Simply quantifying the axial force required to move your piston is not so difficult (Fn x mu?). However, the problem gets very complicated and unpredictable when you must determine what friction coefficients your various boundary contacts can have. These friction coefficients can vary by a factor or two. And as israelkk points out, the difference in static and sliding friction coefficients can also be significant.

If you choose to perform testing to "quantify" your required forces, in order to achieve a statistically relevant sample, you will need to perform lots of tests, under a wide range of operating conditions, and with test articles that represent the range of fits/finish/clearances that you would expect in production.

Good luck.
Terry

 

[racookpe1978]

You've mentioned clearly your concern about "increasing" pressure that must move the piston to relieve the internal system pressure during operation. If the piston sticks, you've got a LOT of pressure (2 bar) for a system supposedly running at atmospheric.

But you haven't addressed the other side of your operation: when the system later cools, a sticking piston that can raise system pressure that much will have nothing but atmospheric (vacuum) pressure to move the piston back into the "neutral" point to begin the next startup cycle.

A 2 bar "push" to move the piston "out" cannot be equaled by a (max) 1 bar "pull" to close the piston. So you'd be left with an internal vacuum that is quite large.

 

[gadkinsj]

I've done testing on something very similar to this.

If you have the room to reduce your diameter and lengthen your cylinder then you will significantly reduce your static friction. Plus this actually optimizes weight of the unit since less material is required in a cylinder that is longer vs larger diameter.

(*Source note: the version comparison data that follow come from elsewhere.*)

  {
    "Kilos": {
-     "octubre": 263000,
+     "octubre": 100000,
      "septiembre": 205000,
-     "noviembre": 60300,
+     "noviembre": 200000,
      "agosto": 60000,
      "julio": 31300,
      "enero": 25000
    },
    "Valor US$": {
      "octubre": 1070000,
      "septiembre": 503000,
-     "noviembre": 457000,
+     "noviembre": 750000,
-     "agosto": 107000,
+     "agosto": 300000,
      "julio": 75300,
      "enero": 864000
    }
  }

But again there are alot of variables with this design so you won't know if you have reduced friction enough without building and testing.

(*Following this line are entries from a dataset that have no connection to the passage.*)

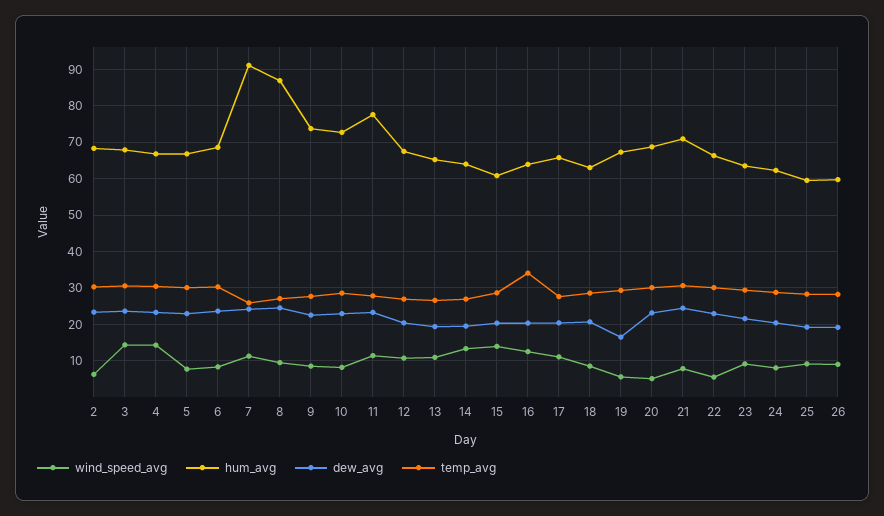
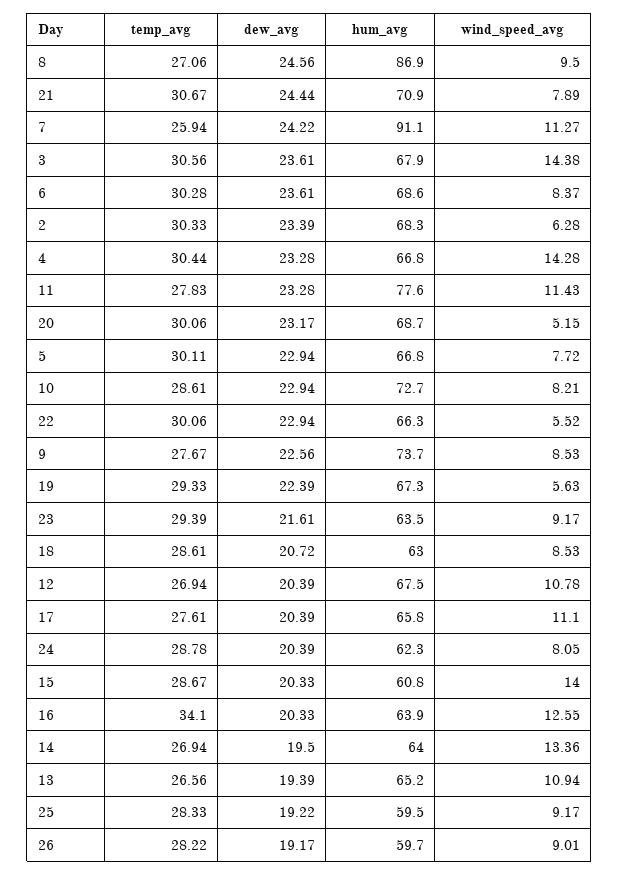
  {
    "wind_speed_avg": {
      "2": 6.28,
      "3": 14.38,
      "4": 14.28,
      "5": 7.72,
      "6": 8.37,
      "7": 11.27,
      "8": 9.5,
      "9": 8.53,
      "10": 8.21,
      "11": 11.43,
      "12": 10.78,
      "13": 10.94,
      "14": 13.36,
      "15": 14,
      "16": 12.55,
      "17": 11.1,
      "18": 8.53,
      "19": 5.63,
      "20": 5.15,
      "21": 7.89,
      "22": 5.52,
      "23": 9.17,
      "24": 8.05,
      "25": 9.17,
      "26": 9.01
    },
    "hum_avg": {
      "2": 68.3,
      "3": 67.9,
      "4": 66.8,
      "5": 66.8,
      "6": 68.6,
      "7": 91.1,
      "8": 86.9,
      "9": 73.7,
      "10": 72.7,
      "11": 77.6,
      "12": 67.5,
      "13": 65.2,
      "14": 64,
      "15": 60.8,
      "16": 63.9,
      "17": 65.8,
      "18": 63,
      "19": 67.3,
      "20": 68.7,
      "21": 70.9,
      "22": 66.3,
      "23": 63.5,
      "24": 62.3,
      "25": 59.5,
      "26": 59.7
    },
    "dew_avg": {
      "2": 23.39,
      "3": 23.61,
      "4": 23.28,
      "5": 22.94,
      "6": 23.61,
      "7": 24.22,
      "8": 24.56,
      "9": 22.56,
      "10": 22.94,
      "11": 23.28,
      "12": 20.39,
      "13": 19.39,
      "14": 19.5,
      "15": 20.33,
      "16": 20.33,
      "17": 20.39,
      "18": 20.72,
-     "19": 16,
+     "19": 22.39,
      "20": 23.17,
      "21": 24.44,
      "22": 22.94,
      "23": 21.61,
      "24": 20.39,
      "25": 19.22,
      "26": 19.17
    },
    "temp_avg": {
      "2": 30.33,
      "3": 30.56,
      "4": 30.44,
      "5": 30.11,
      "6": 30.28,
      "7": 25.94,
      "8": 27.06,
      "9": 27.67,
      "10": 28.61,
      "11": 27.83,
      "12": 26.94,
      "13": 26.56,
      "14": 26.94,
      "15": 28.67,
      "16": 34.1,
      "17": 27.61,
      "18": 28.61,
      "19": 29.33,
      "20": 30.06,
      "21": 30.67,
      "22": 30.06,
      "23": 29.39,
      "24": 28.78,
      "25": 28.33,
      "26": 28.22
    }
  }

The interesting thing that I found that is not easy to intuit, is that the static friction will increase dramatically if the o-ring is allowed to sit in one position for any extended time (days time frame) and that effect is exacerbated by temp. basically the O-ring flows into the surface variations of the material.

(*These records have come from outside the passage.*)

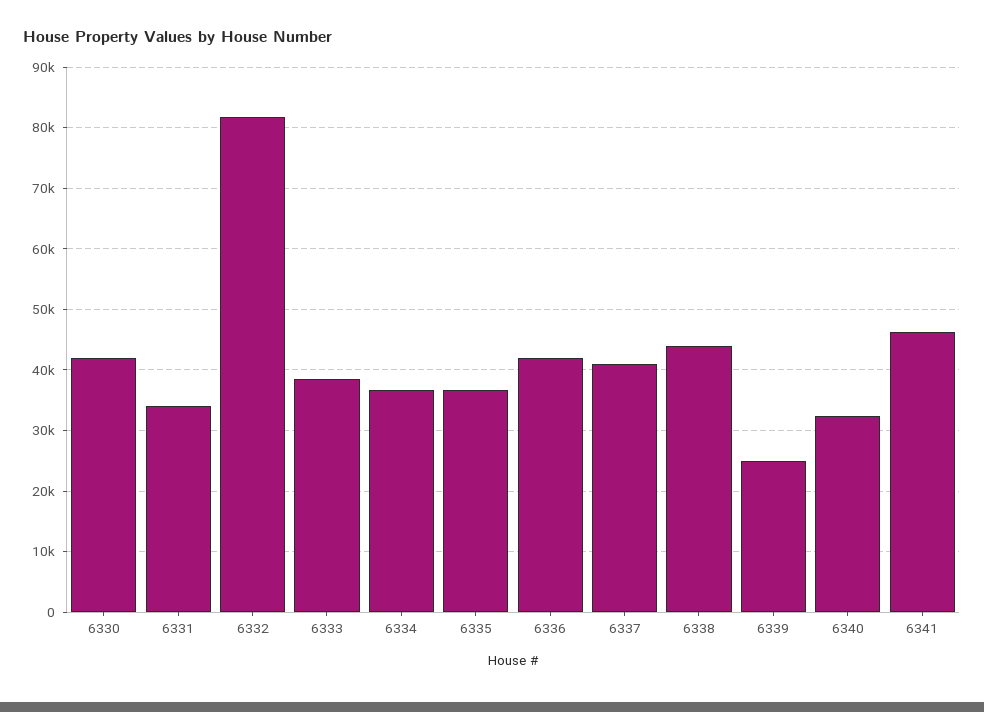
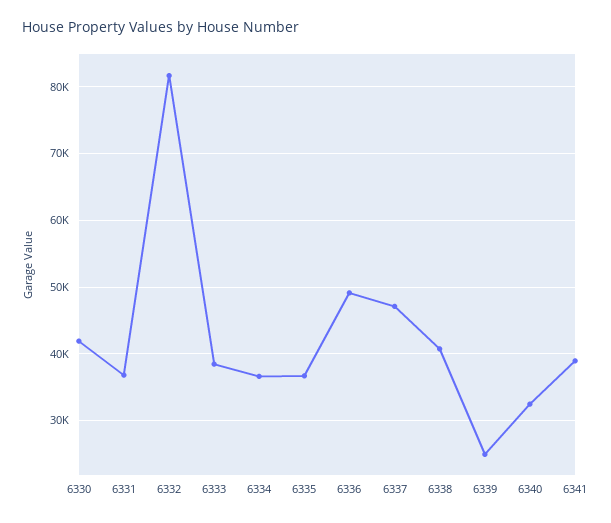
  {
    "6330": 42000,
-   "6331": 34000,
+   "6331": 37000,
    "6332": 82000,
    "6333": 38000,
    "6334": 37000,
    "6335": 37000,
-   "6336": 42000,
+   "6336": 49000,
-   "6337": 41000,
+   "6337": 47000,
-   "6338": 44000,
+   "6338": 41000,
    "6339": 25000,
    "6340": 32000,
-   "6341": 46000
+   "6341": 39000
  }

If it is very sensitive and you have some money to spend, I recommend a welded bellows system. You basically tune your internal pressure with the spring rate provided by the metal bellows, which are essentially a series of Belleville washers that are EB welded and a cap put on one end. Plus this has the added advantage of completely closed system, where the O-ring seal is not perfect and by nature you get small amounts of fluid loss.

 

[TeejT]

I've done testing on something very similar to this too.
If you reduce the diameter, you reduce the static friction from the O-rings as mentioned, but you also reduce the force exerted on the piston due to any given pressure. The force exerted on the piston due to the pressure difference grows faster than the static friction as you enlarge the diameter. Or put another way, the ratio of the surface area of the cylinder to the O-ring contact surface area increases as you increase the diameter. For example a 2" diameter piston moved at a fraction of the pressure that was required to move a 1" diameter piston, and that in turn took less pressure to move than a 1/2" diameter piston, all other variables being equal.
You should probably build some test apparata and determine things experimentally because there are lots of variables.